Was Unfallstatistiken über ältere Fahrer wirklich aussagen
Statistische Daten stützen diese differenzierte Sicht. Zwar zeigen Zahlen des Statistischen Bundesamtes, dass ältere Menschen bei Unfällen häufiger als Hauptverursacher gelten. Gemessen an ihrem Bevölkerungsanteil sind sie jedoch insgesamt seltener in Verkehrsunfälle verwickelt.
Ein genauer Blick auf die Unfallzahlen zeigt dennoch Unterschiede innerhalb der Altersgruppen. In Mecklenburg-Vorpommern waren Menschen zwischen 65 und 75 Jahren im Jahr 2024 seltener Unfallverursacher als noch im Vorjahr. Die Zahl sank laut Verkehrsunfallstatistik von 583 Fällen im Jahr 2023 auf 557. Anders stellt sich die Entwicklung bei Menschen über 75 Jahren dar: Hier stieg die Zahl der Unfälle, bei denen Senioren als Verursacher galten, von 453 auf 482.

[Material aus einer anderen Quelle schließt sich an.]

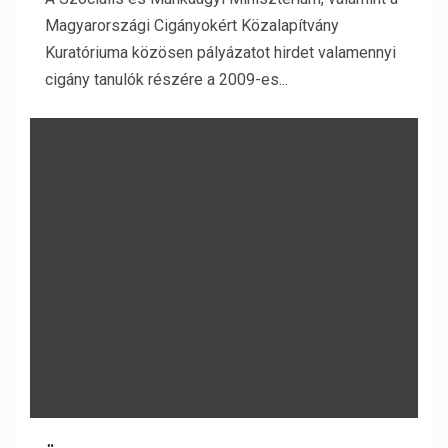
Magyarországi Cigányokért Közalapítvány
Kuratóriuma közösen pályázatot hirdet valamennyi
cigány tanulók részére a 2009-es...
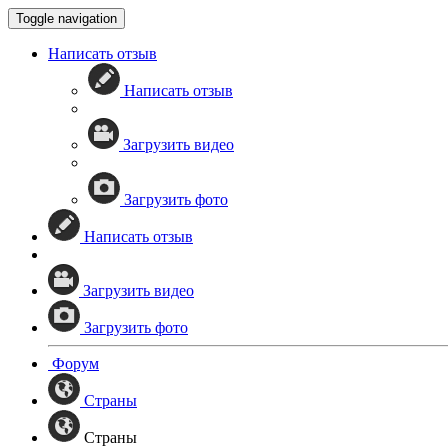
Toggle navigation
Написать отзыв
Написать отзыв
Загрузить видео
Загрузить фото
Написать отзыв
Загрузить видео
Загрузить фото
Форум
Страны
Страны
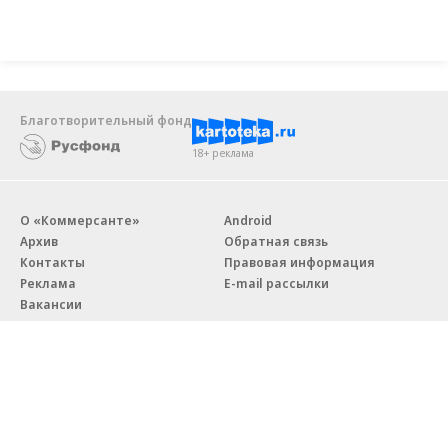
Благотворительный фонд
18+ реклама
О «Коммерсанте»
Android
Архив
Обратная связь
Контакты
Правовая информация
Реклама
E-mail рассылки
Вакансии
18+
© АО «Коммерсантъ». 127006, Москва, Оружейный переулок д. 41,
тел. +7 (495) 797-69-70.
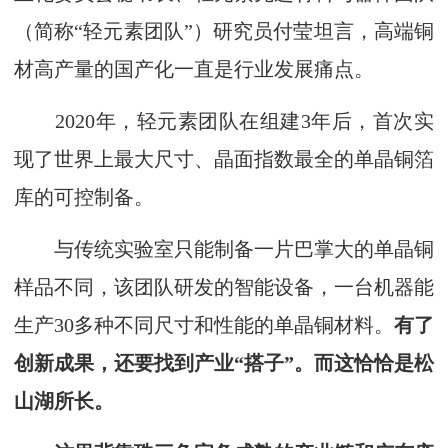
（简称“轻元素团队”）研究员付莹坦言，高端铜
材高产量的国产化一直是行业发展痛点。
2020年，轻元素团队在组建3年后，首次实
现了世界上最大尺寸、晶面指数最全的单晶铜箔
库的可控制备。
与传统实验室只能制备一片巴掌大的单晶铜
样品不同，该团队研发的智能设备，一台机器能
生产30多种不同尺寸和性能的单晶铜材料。
有了
创新成果，还要找到产业“搭子”。而这恰恰是松
山湖所长。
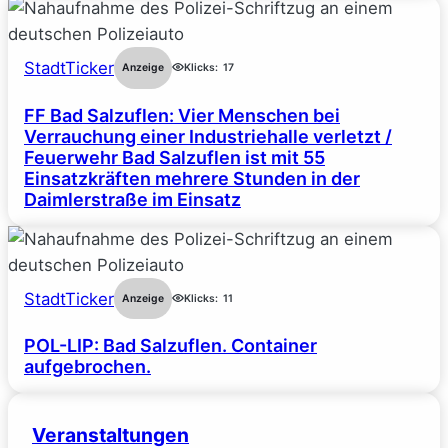
StadtTicker
Anzeige
Klicks:
17
FF Bad Salzuflen: Vier Menschen bei
Verrauchung einer Industriehalle verletzt /
Feuerwehr Bad Salzuflen ist mit 55
Einsatzkräften mehrere Stunden in der
Daimlerstraße im Einsatz
StadtTicker
Anzeige
Klicks:
11
POL-LIP: Bad Salzuflen. Container
aufgebrochen.
Veranstaltungen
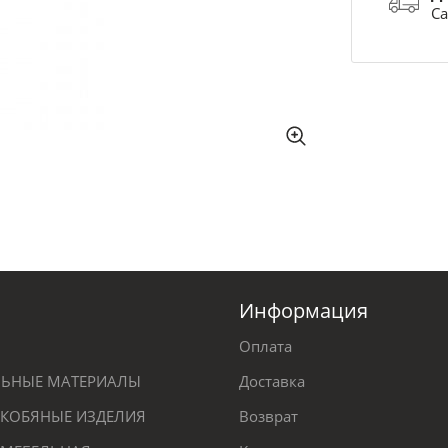
Са
Информация
Оплата
ЕЛЬНЫЕ МАТЕРИАЛЫ
Доставка
КОБЯНЫЕ ИЗДЕЛИЯ
Возврат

Nach Einschätzung von Zeidler erklären absolute Zahlen jedoch nur einen Teil des Bildes. Ältere Menschen fahren im Durchschnitt deutlich weniger Kilometer als jüngere. Rechnet man das Unfallgeschehen auf die tatsächlich gefahrene Strecke um, steigt das Risiko für Unfälle mit Personenschäden ab etwa 75 Jahren deutlich an. In der Fachsprache ist von einer sogenannten „Badewannen-Kurve“ die Rede: Ein hohes Risiko bei jungen Fahranfängern, ein Rückgang im mittleren Alter und ein erneuter Anstieg im höheren Lebensalter.
Ursächlich sind dabei weniger konkrete Krankheiten als vielmehr altersbedingte Veränderungen wie nachlassende Konzentration, geringere Reaktionsgeschwindigkeit oder eingeschränkte Aufmerksamkeit. Diese machen sich vor allem in komplexen Verkehrssituationen bemerkbar, etwa an Kreuzungen oder beim Abbiegen.
Rückmeldefahrten und Schulungen als Alternative zu Verboten
Die freiwillige Abgabe des Führerscheins ist in Mecklenburg-Vorpommern eher selten. Häufiger erfolgt der Verzicht erst, nachdem Behörden eine Fahreignungsüberprüfung eingeleitet haben, etwa nach Hinweisen der Polizei. In anderen Fällen entscheiden sich Betroffene auf Anregung von Angehörigen, das Auto schlicht nicht mehr zu nutzen, ohne formell auf die Fahrerlaubnis zu verzichten.
Um die Fahrsicherheit zu erhöhen, setzen Versicherer verstärkt auf sogenannte Rückmeldefahrten für Menschen ab 75 Jahren. Dabei fahren die Teilnehmenden im eigenen Fahrzeug unter Beobachtung eines Experten durch den Straßenverkehr. Im Anschluss erhalten sie eine vertrauliche Einschätzung – von der Bestätigung der Fahrkompetenz über Verhaltensempfehlungen bis hin zum Rat, das Autofahren einzustellen. Das Urteil bleibt bewusst ohne behördliche Folgen, um die Akzeptanz zu erhöhen.
Auch freiwillige Schulungs- und Testangebote existieren. Das Innenministerium verweist etwa auf Programme der Landesverkehrswacht, die über altersbedingte Einschränkungen informieren und Kompensationsmöglichkeiten aufzeigen. Praktische Fahrtests werden zudem von Organisationen wie TÜV, ADAC oder Dekra angeboten – nicht nur für Senioren, sondern auch für Menschen mit gesundheitlichen Einschränkungen oder Fahrunsicherheiten.